Giving feedback can seem daunting. Why? Because employees might think that anonymous feedback is actually an "illusion". In contrast, a feedback culture is a prerequisite for a progressive, evolving and effective work environment.

  • Introducing a Feedback Culture: Start by implementing a structured and comprehensible feedback system that is easily accessible to everyone. This system can take the form of written, digital, or verbal communication.
  • Providing Practical Opportunities: Establish a campaign-like, regularly recurring feedback period. A digital format is the most convenient way to easily store and retrieve historical results. One of the most popular features on our platform is 'Recognition', where colleagues can send personalised recognition cards to each other with a personal message, but a simple Google Form can also do the trick, where colleagues answer the same questions using a template.
  • Leadership's Encouragement and Leading by Example: Managers play a pivotal role in promoting a feedback culture. Encourage employees to voice their thoughts and opinions. Consider introducing a weekly or monthly "feedback hour/session" where team members openly share their ideas. This can serve as an excellent example of face-to-face or one-on-one feedback methods.
  • Structural Feedback: In organizations with multiple divisions or departments, it is vital that managers and middle managers receive feedback on their performance from employees, and vice versa. Feedback should extend beyond work-related matters to include aspects like equipment and facilities. Distinguish between quantifiable expectations, such as training or new responsibilities, and qualitative elements like patience, empathy, or constructive feedback.
  • Summary and Conclusions: Use feedback results to set annual and monthly targets for both employees and managers.

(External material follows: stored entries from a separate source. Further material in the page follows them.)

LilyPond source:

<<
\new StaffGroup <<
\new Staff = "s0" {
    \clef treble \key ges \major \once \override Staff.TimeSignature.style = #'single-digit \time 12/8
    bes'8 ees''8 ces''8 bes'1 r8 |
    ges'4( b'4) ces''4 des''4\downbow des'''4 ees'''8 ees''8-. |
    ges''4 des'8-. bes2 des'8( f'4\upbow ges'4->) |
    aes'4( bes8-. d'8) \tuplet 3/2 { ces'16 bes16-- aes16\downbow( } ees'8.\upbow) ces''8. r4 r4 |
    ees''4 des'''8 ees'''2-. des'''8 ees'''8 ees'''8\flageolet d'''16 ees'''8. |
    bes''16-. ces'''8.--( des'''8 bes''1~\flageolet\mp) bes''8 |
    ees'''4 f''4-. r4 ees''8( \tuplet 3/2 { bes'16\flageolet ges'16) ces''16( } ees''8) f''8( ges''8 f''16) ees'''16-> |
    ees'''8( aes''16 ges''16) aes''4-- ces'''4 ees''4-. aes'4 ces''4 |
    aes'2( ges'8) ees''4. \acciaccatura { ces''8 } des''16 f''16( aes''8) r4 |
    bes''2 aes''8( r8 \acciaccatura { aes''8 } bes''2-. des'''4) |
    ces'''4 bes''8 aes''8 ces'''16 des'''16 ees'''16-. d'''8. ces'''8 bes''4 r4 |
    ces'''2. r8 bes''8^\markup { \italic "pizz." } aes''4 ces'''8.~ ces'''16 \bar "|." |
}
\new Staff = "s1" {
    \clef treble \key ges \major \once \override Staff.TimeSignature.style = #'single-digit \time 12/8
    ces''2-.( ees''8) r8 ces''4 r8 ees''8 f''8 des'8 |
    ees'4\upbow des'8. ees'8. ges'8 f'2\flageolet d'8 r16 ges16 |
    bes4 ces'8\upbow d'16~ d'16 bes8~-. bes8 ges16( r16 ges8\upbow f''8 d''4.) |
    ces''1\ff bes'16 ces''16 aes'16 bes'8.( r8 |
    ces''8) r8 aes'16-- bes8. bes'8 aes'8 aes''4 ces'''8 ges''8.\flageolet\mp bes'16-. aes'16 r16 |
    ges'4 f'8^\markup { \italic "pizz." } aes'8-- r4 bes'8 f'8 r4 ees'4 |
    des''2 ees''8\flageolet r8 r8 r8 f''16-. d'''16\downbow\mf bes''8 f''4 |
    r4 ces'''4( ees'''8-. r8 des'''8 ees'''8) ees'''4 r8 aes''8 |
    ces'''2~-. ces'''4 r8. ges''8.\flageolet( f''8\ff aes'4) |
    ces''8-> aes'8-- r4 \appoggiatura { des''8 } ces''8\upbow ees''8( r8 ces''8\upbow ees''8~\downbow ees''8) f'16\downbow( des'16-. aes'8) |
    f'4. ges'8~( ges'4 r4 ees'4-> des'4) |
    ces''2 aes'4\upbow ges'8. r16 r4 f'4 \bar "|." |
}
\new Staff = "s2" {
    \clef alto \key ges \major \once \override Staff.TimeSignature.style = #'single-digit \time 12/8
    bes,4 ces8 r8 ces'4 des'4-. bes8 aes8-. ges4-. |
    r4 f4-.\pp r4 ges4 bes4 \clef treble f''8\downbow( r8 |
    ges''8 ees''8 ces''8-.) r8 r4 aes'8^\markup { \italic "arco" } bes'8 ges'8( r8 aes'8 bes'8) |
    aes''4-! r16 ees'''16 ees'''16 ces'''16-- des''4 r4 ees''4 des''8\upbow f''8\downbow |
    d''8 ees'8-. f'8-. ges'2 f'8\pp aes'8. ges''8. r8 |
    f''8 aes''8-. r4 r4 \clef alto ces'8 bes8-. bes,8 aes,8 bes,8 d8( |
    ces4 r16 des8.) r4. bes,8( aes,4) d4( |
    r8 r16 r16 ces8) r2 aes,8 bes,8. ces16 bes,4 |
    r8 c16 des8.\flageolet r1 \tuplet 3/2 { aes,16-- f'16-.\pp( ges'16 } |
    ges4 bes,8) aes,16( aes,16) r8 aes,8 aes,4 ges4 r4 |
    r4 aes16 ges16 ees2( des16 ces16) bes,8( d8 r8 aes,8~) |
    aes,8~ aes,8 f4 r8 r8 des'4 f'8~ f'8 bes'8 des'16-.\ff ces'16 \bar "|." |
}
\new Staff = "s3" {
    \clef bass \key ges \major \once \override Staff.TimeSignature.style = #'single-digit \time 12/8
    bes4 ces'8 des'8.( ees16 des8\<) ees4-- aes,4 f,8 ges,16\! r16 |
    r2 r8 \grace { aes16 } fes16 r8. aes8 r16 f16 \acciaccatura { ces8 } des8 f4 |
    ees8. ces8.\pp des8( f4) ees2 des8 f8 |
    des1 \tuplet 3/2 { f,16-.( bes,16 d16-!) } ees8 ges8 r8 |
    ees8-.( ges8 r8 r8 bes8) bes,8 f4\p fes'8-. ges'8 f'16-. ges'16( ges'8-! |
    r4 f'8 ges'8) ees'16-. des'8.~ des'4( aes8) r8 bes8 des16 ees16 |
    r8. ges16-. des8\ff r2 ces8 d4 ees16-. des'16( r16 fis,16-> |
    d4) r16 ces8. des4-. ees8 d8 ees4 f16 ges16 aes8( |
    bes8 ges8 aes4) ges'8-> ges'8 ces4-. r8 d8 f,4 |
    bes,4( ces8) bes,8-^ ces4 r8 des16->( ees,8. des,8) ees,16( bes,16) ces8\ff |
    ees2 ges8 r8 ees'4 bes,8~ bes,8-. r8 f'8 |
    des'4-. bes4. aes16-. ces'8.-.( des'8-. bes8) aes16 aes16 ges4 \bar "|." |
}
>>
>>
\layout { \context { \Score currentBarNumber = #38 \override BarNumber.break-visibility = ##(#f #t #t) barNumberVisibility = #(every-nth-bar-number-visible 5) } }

Regularly review these targets based on feedback conclusions to ensure everyone stays on track.
Blue Colibri App - Recognition feature

Beyond Feedback: Incorporating Feedforward

 In addition to feedback, it is also worth incorporating a feedforward methodology. While feedback focuses on past results and events, feedforward complements this with expectations and questions for the future. What should we do next, or what and how should we do differently?

The Role of Leadership

The importance of leadership in fostering a feedback culture cannot be understated. Leaders not only encourage feedback but also demonstrate the ability to receive it constructively. Balancing constructive and constructive feedback is key—addressing issues while maintaining a focus on employee engagement.

By leading by example and fostering a culture of open evaluation, you can create an environment where feedback becomes a natural part of daily work processes. Building this culture is a collective effort, and together, we can achieve it.